Whereas there is no public data given in Kenya regarding the prevalence of Sim swaps, the outrage shared by Kenyans online proved the situation is murky on the ground. A study by Princeton researchers on the ease of conducting Sim swaps proved it to be easy after they successfully completed 39 fake Sim swaps in 50 attempts, a whopping 78 per cent success rate.
3) How would you know your Sim is a target for Sim swap?
Having no cell phone service despite there being good network coverage could be an indicator of an ongoing Sim swap. Also, being locked out of your phone’s online accounts, or mobile banking applications could be an indicator that a Sim swap is underway and/or has already been conducted.
Getting phone notifications or prompts for things you have not authorised or asked for could also be caused by a Sim swap. Getting incessant calls especially from strange numbers could also be an indicator of a looming Sim swap.
The callers want you to switch off your phone and thus successfully perform the Sim swap.
Should you note any of these pointers, it is time you inform your mobile service provider and inform them that you have not requested for any changes.
It is also important to reach out to your bank and check on the transactions and sieve to sort any suspicious activities or transactions not initiated by you.
How to prevent Sim swap
1) Limit the amount of personal information you share online.

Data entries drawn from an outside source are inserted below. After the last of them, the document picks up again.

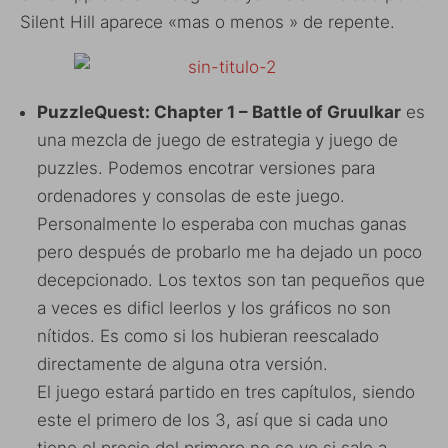
Silent Hill aparece «mas o menos » de repente.
PuzzleQuest: Chapter 1 – Battle of Gruulkar
es
una mezcla de juego de estrategia y juego de
puzzles. Podemos encotrar versiones para
ordenadores y consolas de este juego.
Personalmente lo esperaba con muchas ganas
pero después de probarlo me ha dejado un poco
decepcionado. Los textos son tan pequeños que
a veces es dificl leerlos y los gráficos no son
nítidos. Es como si los hubieran reescalado
directamente de alguna otra versión.
El juego estará partido en tres capítulos, siendo
este el primero de los 3, así que si cada uno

Fraudsters often monitor our digital footprint and will pick the smallest details to convince your mobile service provider that they are you. Avoid posting anywhere public your full name, address, phone number and birth date. Also, do not over share details of your personal life on social media. Other than online, one should be very careful about leaving ID numbers and mobile numbers in public spaces as these details can be lifted by fraudsters from books, often left at building’s security checkpoints, to attempt Sim swaps.
2) Use strong passwords and security questions.
Always use a password that is very difficult for anyone, including your closest acquaintances, to guess. It is recommended that the password should have 12 characters or more to protect your cell phone’s online account as well as that of other mobile apps such as mobile banking apps. If possible, use identity questions that are unique to yourself.
3) For mobile banking apps, use both face and touch identification authentication whenever possible.
Before installing a sensitive app such as a mobile banking one, ask the providers if they have a two-factor biometric system for identification and use both of the features when accessing the application. For instance, use both the fingerprint and facial identification features when using a mobile banking app.
4) Beware of phishing emails, texts and calls. Look out for impostors posing as staff from your mobile service provider or reputable financial institutions seeking private information from you. Hang up immediately and report the number to the relevant authorities.